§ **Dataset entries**
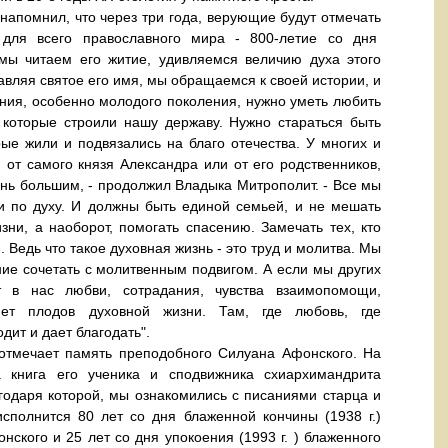
омнил, что через три года, верующие будут отмечать
 для всего православного мира - 800-летие со дня
 мы читаем его житие, удивляемся величию духа этого
авляя святое его имя, мы обращаемся к своей истории, и
ния, особенно молодого поколения, нужно уметь любить
 которые строили нашу державу. Нужно стараться быть
ые жили и подвязались на благо отечества. У многих и
 от самого князя Александра или от его родственников,
ень большим, - продолжил Владыка Митрополит. - Все мы
 и по духу. И должны быть единой семьей, и не мешать
изни, а наоборот, помогать спасению. Замечать тех, кто
Ведь что такое духовная жизнь - это труд и молитва. Мы
ие сочетать с молитвенным подвигом. А если мы других
 в нас любви, сотрадания, чувства взаимопомощи,
нет плодов духовной жизни. Там, где любовь, где
дит и дает благодать".
мечает память преподобного Силуана Афонского. На
 книга его ученика и сподвижника схиархимандрита
годаря которой, мы ознакомились с писаниями старца и
исполнится 80 лет со дня блаженной кончины (1938 г.)
ского и 25 лет со дня упокоения (1993 г. ) блаженного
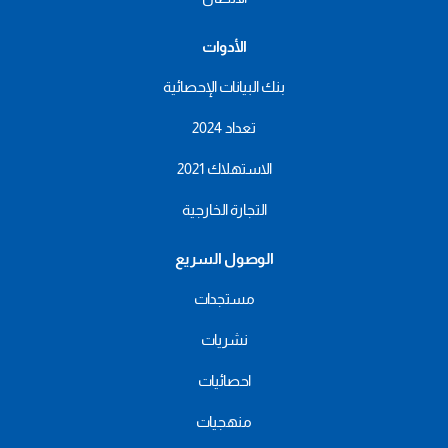
الأدوات
بنك البيانات الإحصائية
تعداد 2024
الاستهلاك 2021
التجارة الخارجية
الوصول السريع
مستجدات
نشريات
احصائيات
منهجيات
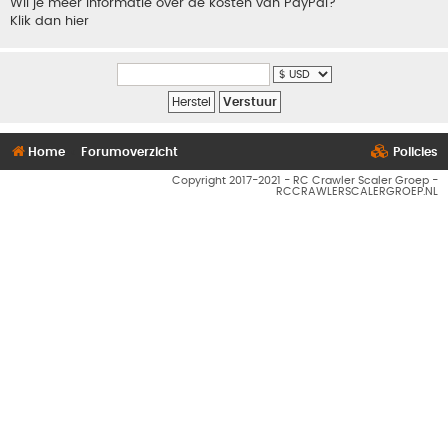
Wil je meer informatie over de kosten van PayPal?
Klik dan hier
Home
Forumoverzicht
Policies
Copyright 2017-2021 - RC Crawler Scaler Groep -
RCCRAWLERSCALERGROEP.NL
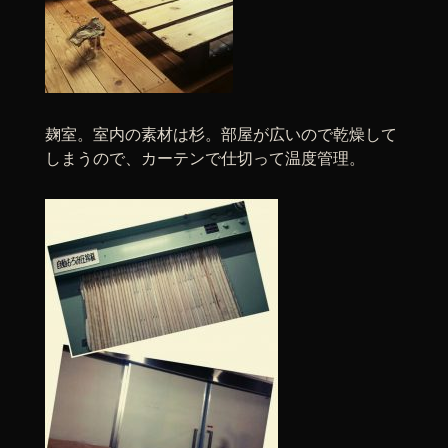
麹室。室内の素材は杉。部屋が広いので乾燥して
しまうので、カーテンで仕切って温度管理。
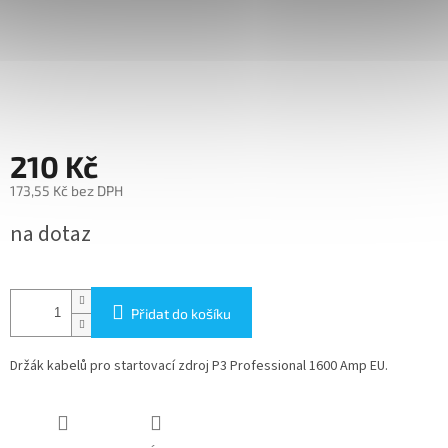
210 Kč
173,55 Kč bez DPH
Měrná
na dotaz
cena:
Přidat do košíku
Držák kabelů pro startovací zdroj P3 Professional 1600 Amp EU.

§ **WHAT YOU WILL DO**
Change every "Kč" in the records to "CZK" and write the records out again with nothing else altered. Leave out the pictures.

§ **ANSWER TO THE EXERCISE**
омнил, что через три года, верующие будут отмечать
 для всего православного мира - 800-летие со дня
 мы читаем его житие, удивляемся величию духа этого
авляя святое его имя, мы обращаемся к своей истории, и
ния, особенно молодого поколения, нужно уметь любить
 которые строили нашу державу. Нужно стараться быть
ые жили и подвязались на благо отечества. У многих и
 от самого князя Александра или от его родственников,
ень большим, - продолжил Владыка Митрополит. - Все мы
 и по духу. И должны быть единой семьей, и не мешать
изни, а наоборот, помогать спасению. Замечать тех, кто
Ведь что такое духовная жизнь - это труд и молитва. Мы
ие сочетать с молитвенным подвигом. А если мы других
 в нас любви, сотрадания, чувства взаимопомощи,
нет плодов духовной жизни. Там, где любовь, где
дит и дает благодать".
мечает память преподобного Силуана Афонского. На
 книга его ученика и сподвижника схиархимандрита
годаря которой, мы ознакомились с писаниями старца и
исполнится 80 лет со дня блаженной кончины (1938 г.)
ского и 25 лет со дня упокоения (1993 г. ) блаженного
الأدوات
بنك البيانات الإحصائية
تعداد 2024
الاستهلاك 2021
التجارة الخارجية
الوصول السريع
مستجدات
نشريات
احصائيات
منهجيات
Wil je meer informatie over de kosten van PayPal?
Klik dan hier
Home
Forumoverzicht
Policies
Copyright 2017-2021 - RC Crawler Scaler Groep -
RCCRAWLERSCALERGROEP.NL
麹室。室内の素材は杉。部屋が広いので乾燥して
しまうので、カーテンで仕切って温度管理。
210 CZK
173,55 CZK bez DPH
Měrná
na dotaz
cena:
Přidat do košíku
Držák kabelů pro startovací zdroj P3 Professional 1600 Amp EU.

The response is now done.